Beirut Madinati (Beirut My City) is a volunteer-led political campaign that emerged in April 2016 to run in 8 May 2016 Beirut municipality elections and in the 2022 Lebanese general elections. The campaign launched from the 2015–16 Lebanese protests as a reaction to power and water shortages, streets filled with trash, and a dizzying urban infrastructure.

It built its campaign around a 10-point program where it promised to work on (1) mobility, (2) greenery and public spaces, (3) affordable housing, (4) waste management, (5) natural heritage, (6) community spaces and services, (7) socio-economic development, (8) environmental sustainability, (9) health and safety, and (10) municipal governance.
Beirut Madinati, bases its core values as being the primacy of the public good, social justice, transparency, and stewardship of their city for future generations.
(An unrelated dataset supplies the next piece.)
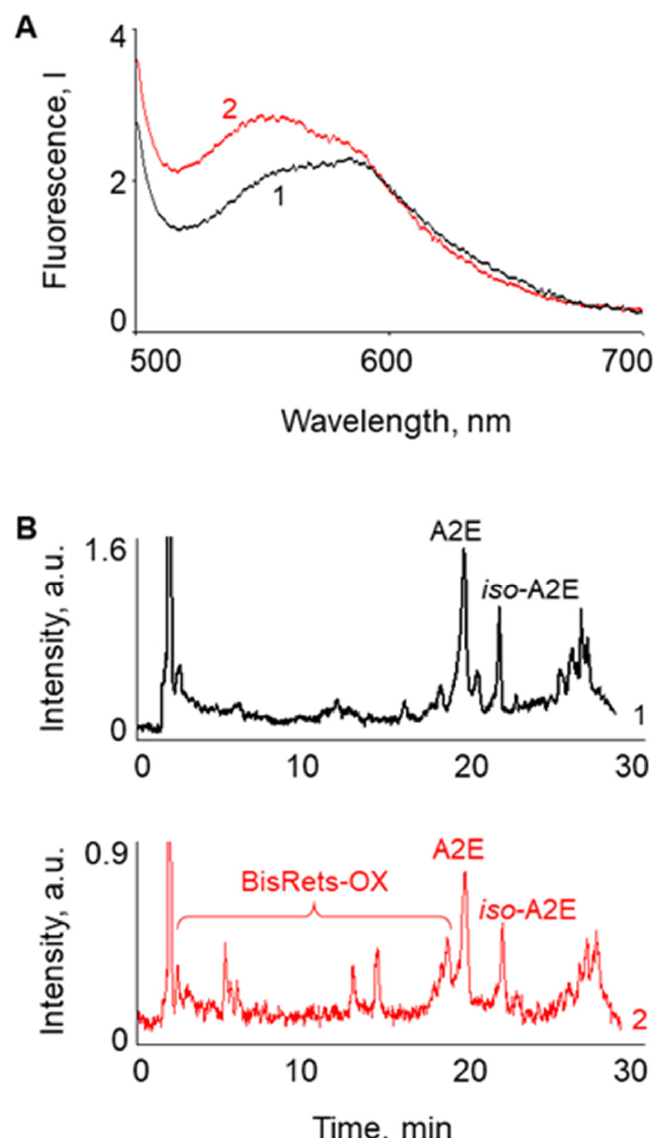
Figure 1. ( A ) Fluorescence spectra of lipofuscin granule (LG) suspensions: 1—native nonirradiated; 2—irradiated with visible light for 10 min. The wavelength of fluorescence excitation was 488 nm; spectra were normalized to the wavelength of 592 nm. ( B ) HPLC analysis of LG chloroform extracts: 1—from native nonirradiated LGs; 2—from LGs irradiated with visible light for 10 min. Detection was performed at the wavelength of 430 nm.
During the 2016 Beirut municipal election, Beirut Madinati won one of the three Beirut electoral districts, but lost the overall elections with 40% against the 'Beirutis' list' supported by Saad Hariri, and included politicians from both the 14 March Alliance and the 8 March Alliance, a coalition of traditionally fierce opponents. Beirut Madinati took more than 50% of the votes in the Christian district of East Beirut; it took more than a third of the vote in Hariri's traditional turf of the Sunni Muslim neighbourhoods, which signaled a shift in local politics of Beirut according to Turkish political analyst Mahmutcan Ateş.